How severe were Cosentyx adverse events?
The severity of Cosentyx adverse events is not described in the information provided here. To determine “how severe” they were, you would typically look at the specific safety reporting in the Cosentyx label and clinical trial adverse-event tables, including whether events were classified as mild, moderate, severe, serious, or life-threatening.
What does “severe” usually mean for Cosentyx adverse events?
In drug safety reporting, terms can differ:
- “Severe” often means the intensity (for example, severe pain or severe rash).
- “Serious” usually refers to clinical outcome (for example, hospitalization, disability, life-threatening events, or death), regardless of intensity.
Because “severe” can be used in either way depending on the source, the exact answer depends on the document you’re using (FDA prescribing information vs. a study report vs. a post-marketing database).

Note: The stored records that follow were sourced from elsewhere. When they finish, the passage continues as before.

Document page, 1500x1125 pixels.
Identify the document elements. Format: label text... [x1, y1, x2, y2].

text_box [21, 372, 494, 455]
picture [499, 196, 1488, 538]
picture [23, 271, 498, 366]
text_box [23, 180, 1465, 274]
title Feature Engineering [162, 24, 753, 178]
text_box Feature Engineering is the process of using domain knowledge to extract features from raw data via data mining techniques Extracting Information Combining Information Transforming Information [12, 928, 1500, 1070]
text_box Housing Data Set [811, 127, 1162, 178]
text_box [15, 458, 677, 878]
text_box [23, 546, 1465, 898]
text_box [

Where to check the exact severity numbers for Cosentyx
The most reliable place to find severity breakdowns is:
- the Cosentyx prescribing information (adverse reactions section and clinical trial safety tables), and
- any FDA review documents tied to that label.
If you share which Cosentyx adverse event you mean (or paste the text/source you’re looking at), I can help interpret whether it was reported as severe, serious, or both, and summarize the reported frequency and outcomes from that source.